Hi Danny,
Implementing Unicode is a good thing for creating multilingual applications
and for supporting code that is distributed worldwide (or at least to a
number of locales). Based on your questions below, you probably should start
with the Unicode FAQ (on the website) and with the standard book itself (The
Unicode Standard, Version 3.0). You might also want to look at Ken Lunde's
excellent book _CJKV Information Processing_, which explains all about
encodings used in Asia and how they relate to each other.
WRT web browers, etc., it is more common to use the multibyte encoding of
Unicode (called UTF-8) for HTML applications. Most web development
environments support UTF-8 pretty well. Note that the encoding at the
browser says nothing about the internal processing of your system, which may
use the 16-bit encoding of Unicode (called UTF-16 and formerly called
UCS-2).
There is nothing wrong with using "legacy encodings" (which is what
Unicoders call encodings that aren't Unicode;-)) for your HTML interface.
This may make it easier for users in country to view the web pages without
adjusting their browser's font settings and preferences. Ancient browsers
(Netscape and IE 4.x and earlier) defaulted to using a font for Unicode that
only supported Latin (Western European) characters, so Asian users sometimes
would see black squares instead of their own characters unless they adjust
their settings.
It should be noted that, until Unicode 3.1 came out recently, there were a
number of characters encoded in some of the legacy encodings you cite which
were not included in Unicode. Support for Unicode 3.1 is planned for most
environments--eventually--but mostly this support is unavailable at present.
These characters that I just mentioned are generally considered quite rare,
but you should be aware of it as a potential objection that Asian users
might have to a pure Unicode approach.
Good luck with your implementation.
Best Regards,
Addison
Addison P. Phillips
Globalization Architect / Manager, Globalization Engineering
webMethods, Inc. 432 Lakeside Drive, Sunnyvale, CA
+1 408.962.5487 (phone) +1 408.210.3659 (mobile)
-------------------------------------------------
Internationalization is an architecture.
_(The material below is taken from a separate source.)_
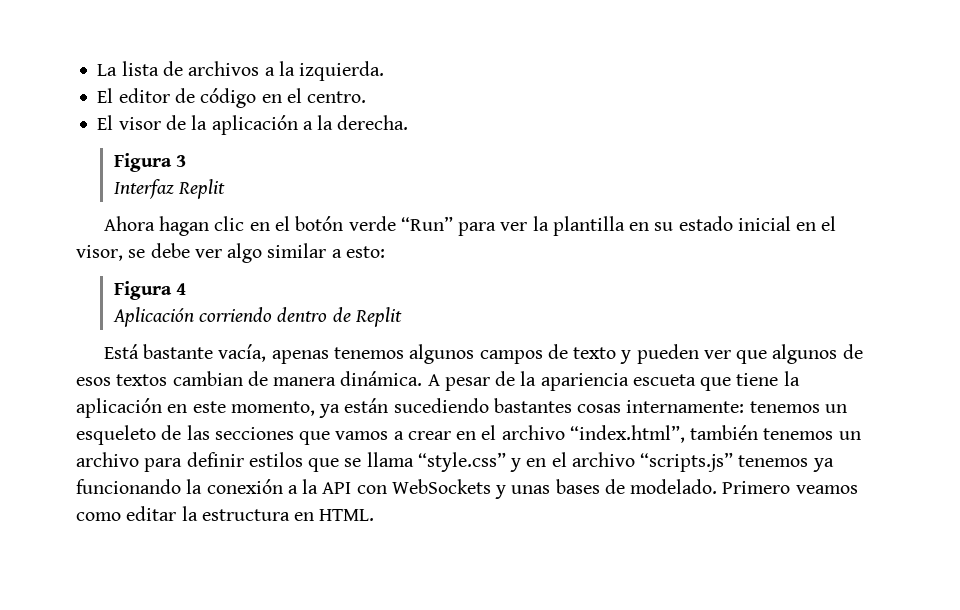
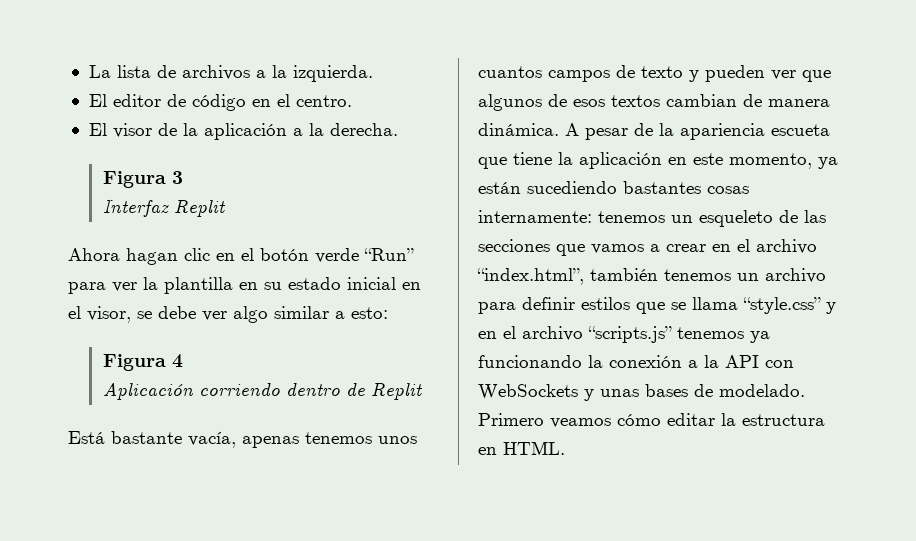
[409,344,475,364] algunos -> [378,436,417,444] [478,66,542,78] unos cuantos
[76,512,121,521] como -> [617,414,661,426] cómo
It is not a feature.
> -----Original Message-----
> From: [EMAIL PROTECTED]
> [mailto:[EMAIL PROTECTED]]On Behalf Of Magda Danish (Unicode)
> Sent: Wednesday, August 01, 2001 10:34 AM
> To: [EMAIL PROTECTED]
> Subject: FW: Unicode in Asia Question
>
>
>
>
> -----Original Message-----
> From: NORIEGA,DANNY (A-HongKong,ex1)
> [mailto:[EMAIL PROTECTED]]
> Sent: Wednesday, August 01, 2001 2:56 AM
> To: '[EMAIL PROTECTED]'
> Subject: Unicode in Asia Question
>
>
> Hi:
>
> My company is planning to implement 16-bit Unicode. The
> proposal is to
> go strictly and solely with Unicode (16 bit Unicode for Asia/Japan).
>
> Up to this point we have specified the following encodings:
> - Big 5 (Traditional Chinese)
> - GB 2312 (Simplified Chinese)
> - Shift - JIS (Japanese)
> - KSC 5601 1967 (Korean)
> - Iso-8859-1 (Western character sets)
> - Unicode (we believe this is used for Russian)
>
> I do not fully understand the need for the various encodings.
> I believe
> there are local preferences for browsers (vendors, versions, plugins,
> etc.) that are related to encoding. I have also heard there is some
> need, in Japan for example, where web users routinely view the HTML
> source and expect Shift-JIS.
>
> Can you confirm what browser preferences (encoding driven) are user
> musts? By this I mean IE 4.0+, Netscape, Mosiac, KK Man & etc.. And,
> what are the customer needs that would make an specific encoding
> (Unicode, Big 5, GB 2312 or KSC 5601 1967) a must?
>
> The basic question I'm trying to answer is if we move forward
> with using
> strictly Unicode, will my customers in Asia be adversely affected by
> this decsion? Will they not be able to view content I place on my
> website.
>
> Best regards,
>
> Danny Noriega
> Asia eBusiness Manager
> Agilent Technologies Hong Kong Ltd.
> [EMAIL PROTECTED]
>
>
winmail.dat